▶ _Your assignment_
Exact transcript, pictures excluded: write out every record below.

START Records

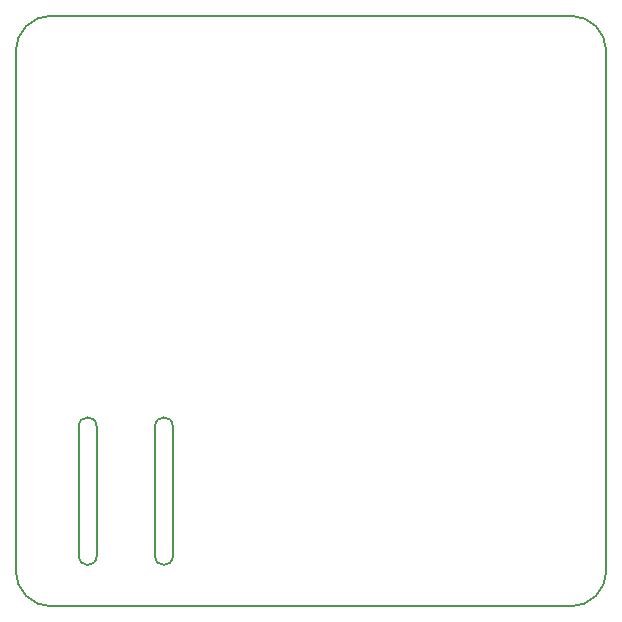
<source format=gm1>
G04 #@! TF.FileFunction,Profile,NP*
%FSLAX46Y46*%
G04 Gerber Fmt 4.6, Leading zero omitted, Abs format (unit mm)*
G04 Created by KiCad (PCBNEW 4.0.7-e2-6376~60~ubuntu17.10.1) date Wed Apr  4 01:09:11 2018*
%MOMM*%
%LPD*%
G01*
G04 APERTURE LIST*
%ADD10C,0.100000*%
%ADD11C,0.200000*%
%ADD12C,0.150000*%
G04 APERTURE END LIST*
D10*
D11*
X72250000Y-102100000D02*
G75*
G03X73750000Y-102100000I750000J0D01*
G01*
X72250000Y-102100000D02*
X72250000Y-91100000D01*
X73750000Y-91100000D02*
G75*
G03X72250000Y-91100000I-750000J0D01*
G01*
X73750000Y-91100000D02*
X73750000Y-102100000D01*
D12*
X107450000Y-106350000D02*
G75*
G03X110450000Y-103350000I0J3000000D01*
G01*
X110450000Y-59350000D02*
G75*
G03X107450000Y-56350000I-3000000J0D01*
G01*
X63450000Y-56350000D02*
G75*
G03X60450000Y-59350000I0J-3000000D01*
G01*
X60450000Y-103350000D02*
G75*
G03X63450000Y-106350000I3000000J0D01*
G01*
D11*
X65800000Y-102100000D02*
G75*
G03X67300000Y-102100000I750000J0D01*
G01*
X67300000Y-91100000D02*
G75*
G03X65800000Y-91100000I-750000J0D01*
G01*
X67300000Y-91100000D02*
X67300000Y-102100000D01*
X65800000Y-102100000D02*
X65800000Y-91100000D01*
D12*
X60450000Y-103350000D02*
X60450000Y-59350000D01*
X107450000Y-106350000D02*
X63450000Y-106350000D01*
X110450000Y-59350000D02*
X110450000Y-103350000D01*
X63450000Y-56350000D02*
X107450000Y-56350000D01*
M02*

</source>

END Records

▶ _Completed exercise_
<source format=gm1>
G04 #@! TF.FileFunction,Profile,NP*
%FSLAX46Y46*%
G04 Gerber Fmt 4.6, Leading zero omitted, Abs format (unit mm)*
G04 Created by KiCad (PCBNEW 4.0.7-e2-6376~60~ubuntu17.10.1) date Wed Apr  4 01:09:11 2018*
%MOMM*%
%LPD*%
G01*
G04 APERTURE LIST*
%ADD10C,0.100000*%
%ADD11C,0.200000*%
%ADD12C,0.150000*%
G04 APERTURE END LIST*
D10*
D11*
X72250000Y-102100000D02*
G75*
G03X73750000Y-102100000I750000J0D01*
G01*
X72250000Y-102100000D02*
X72250000Y-91100000D01*
X73750000Y-91100000D02*
G75*
G03X72250000Y-91100000I-750000J0D01*
G01*
X73750000Y-91100000D02*
X73750000Y-102100000D01*
D12*
X107450000Y-106350000D02*
G75*
G03X110450000Y-103350000I0J3000000D01*
G01*
X110450000Y-59350000D02*
G75*
G03X107450000Y-56350000I-3000000J0D01*
G01*
X63450000Y-56350000D02*
G75*
G03X60450000Y-59350000I0J-3000000D01*
G01*
X60450000Y-103350000D02*
G75*
G03X63450000Y-106350000I3000000J0D01*
G01*
D11*
X65800000Y-102100000D02*
G75*
G03X67300000Y-102100000I750000J0D01*
G01*
X67300000Y-91100000D02*
G75*
G03X65800000Y-91100000I-750000J0D01*
G01*
X67300000Y-91100000D02*
X67300000Y-102100000D01*
X65800000Y-102100000D02*
X65800000Y-91100000D01*
D12*
X60450000Y-103350000D02*
X60450000Y-59350000D01*
X107450000Y-106350000D02*
X63450000Y-106350000D01*
X110450000Y-59350000D02*
X110450000Y-103350000D01*
X63450000Y-56350000D02*
X107450000Y-56350000D01*
M02*

</source>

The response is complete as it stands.